Tics usually start in childhood around the age of seven, and are usually worst between 10-12 years. However, in approximately half of TS patients, most symptoms disappear by the age of 18. TS is a persistent disorder but not always greatly disabling.
The first tics often start around the head and face, like blinking and/or grimacing. Vocal tics tend to appear later, around age 11. The different symptoms can be simple, such as blinking, or complex, like touching or jumping. Examples of vocal tics besides uttering words or making sounds are throat clearing, sniffing and/or coughing.

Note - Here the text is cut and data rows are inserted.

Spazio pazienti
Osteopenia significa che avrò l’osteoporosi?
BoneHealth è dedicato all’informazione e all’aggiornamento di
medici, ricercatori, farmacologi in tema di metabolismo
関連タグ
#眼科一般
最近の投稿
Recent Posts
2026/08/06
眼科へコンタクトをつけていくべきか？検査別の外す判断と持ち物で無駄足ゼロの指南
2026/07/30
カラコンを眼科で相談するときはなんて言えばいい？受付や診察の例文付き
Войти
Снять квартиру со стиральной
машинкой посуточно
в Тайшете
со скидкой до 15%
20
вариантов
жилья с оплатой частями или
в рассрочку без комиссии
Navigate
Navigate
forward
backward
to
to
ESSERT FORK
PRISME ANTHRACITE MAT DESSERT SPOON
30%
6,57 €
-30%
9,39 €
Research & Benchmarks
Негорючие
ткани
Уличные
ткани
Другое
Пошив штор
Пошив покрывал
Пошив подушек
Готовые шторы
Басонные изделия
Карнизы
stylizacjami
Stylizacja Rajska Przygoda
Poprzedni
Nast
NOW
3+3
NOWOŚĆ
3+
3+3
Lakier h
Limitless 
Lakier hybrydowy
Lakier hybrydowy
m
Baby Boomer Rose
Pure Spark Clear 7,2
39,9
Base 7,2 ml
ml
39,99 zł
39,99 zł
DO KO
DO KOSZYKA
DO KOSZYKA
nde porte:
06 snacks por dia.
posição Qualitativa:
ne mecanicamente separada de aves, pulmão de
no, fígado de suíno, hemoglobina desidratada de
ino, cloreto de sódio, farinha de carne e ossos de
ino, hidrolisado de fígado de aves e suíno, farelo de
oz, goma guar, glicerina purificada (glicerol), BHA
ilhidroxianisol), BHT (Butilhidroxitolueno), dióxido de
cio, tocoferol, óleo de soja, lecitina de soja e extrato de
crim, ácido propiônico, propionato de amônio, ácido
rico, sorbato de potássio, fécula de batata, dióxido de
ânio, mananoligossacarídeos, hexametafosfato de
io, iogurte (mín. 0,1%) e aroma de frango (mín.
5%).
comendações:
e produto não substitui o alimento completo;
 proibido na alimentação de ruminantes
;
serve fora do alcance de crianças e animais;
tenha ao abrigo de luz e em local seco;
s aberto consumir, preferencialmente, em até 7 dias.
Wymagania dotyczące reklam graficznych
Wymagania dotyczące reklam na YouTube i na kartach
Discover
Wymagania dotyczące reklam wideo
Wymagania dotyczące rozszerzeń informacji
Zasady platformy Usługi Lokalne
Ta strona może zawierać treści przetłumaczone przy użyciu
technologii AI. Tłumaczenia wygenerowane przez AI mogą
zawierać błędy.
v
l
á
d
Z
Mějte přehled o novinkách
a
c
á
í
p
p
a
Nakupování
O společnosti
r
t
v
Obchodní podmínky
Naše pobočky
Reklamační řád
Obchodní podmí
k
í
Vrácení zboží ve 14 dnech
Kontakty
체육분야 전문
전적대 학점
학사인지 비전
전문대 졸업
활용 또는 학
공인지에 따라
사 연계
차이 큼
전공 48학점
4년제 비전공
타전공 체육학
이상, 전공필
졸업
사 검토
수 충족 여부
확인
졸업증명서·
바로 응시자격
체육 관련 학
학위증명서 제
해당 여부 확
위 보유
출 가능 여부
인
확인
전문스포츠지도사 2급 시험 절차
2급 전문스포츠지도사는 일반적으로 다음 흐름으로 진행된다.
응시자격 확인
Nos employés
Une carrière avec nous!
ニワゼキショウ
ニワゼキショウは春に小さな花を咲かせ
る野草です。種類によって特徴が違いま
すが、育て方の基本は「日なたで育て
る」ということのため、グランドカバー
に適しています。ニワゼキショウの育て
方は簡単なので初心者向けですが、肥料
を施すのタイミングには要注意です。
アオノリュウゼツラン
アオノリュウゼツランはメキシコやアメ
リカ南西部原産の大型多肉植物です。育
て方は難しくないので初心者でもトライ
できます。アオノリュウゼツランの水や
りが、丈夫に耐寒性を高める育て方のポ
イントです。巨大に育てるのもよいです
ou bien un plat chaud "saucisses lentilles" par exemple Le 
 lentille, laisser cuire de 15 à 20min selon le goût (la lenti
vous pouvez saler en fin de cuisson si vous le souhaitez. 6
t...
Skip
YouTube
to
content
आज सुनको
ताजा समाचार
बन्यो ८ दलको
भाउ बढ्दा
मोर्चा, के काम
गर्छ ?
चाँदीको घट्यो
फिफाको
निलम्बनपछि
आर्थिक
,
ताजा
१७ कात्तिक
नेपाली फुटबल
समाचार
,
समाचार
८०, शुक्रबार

Even within the same person, the tics vary in many ways:
- they wax and wane; they get better and worse over time
- they change; one tic stops and another starts
- they may be made worse by stress and anxiety
- they may be alleviated with relaxation or concentration on an absorbing task
These changes are completely unpredictable. However, just before a tic is about to happen it is common to experience so called premonitory sensations. These sensations can be either localised - in the area where the tic is about to happen - or generalised. It is often very difficult, even for family, friends, teachers and employers of a person with TS, to believe that their actions or vocal utterances are involuntary, but they are.
Over 85 percent of people with TS have more than just tics. Additional conditions (‘comorbidities’) include obsessive compulsive disorder (OCD) and/or attention deficit hyperactivity disorder (ADHD). Children and adults may also suffer from ‘rages’. Co-morbidities often present more problems than the tics and can be less visible.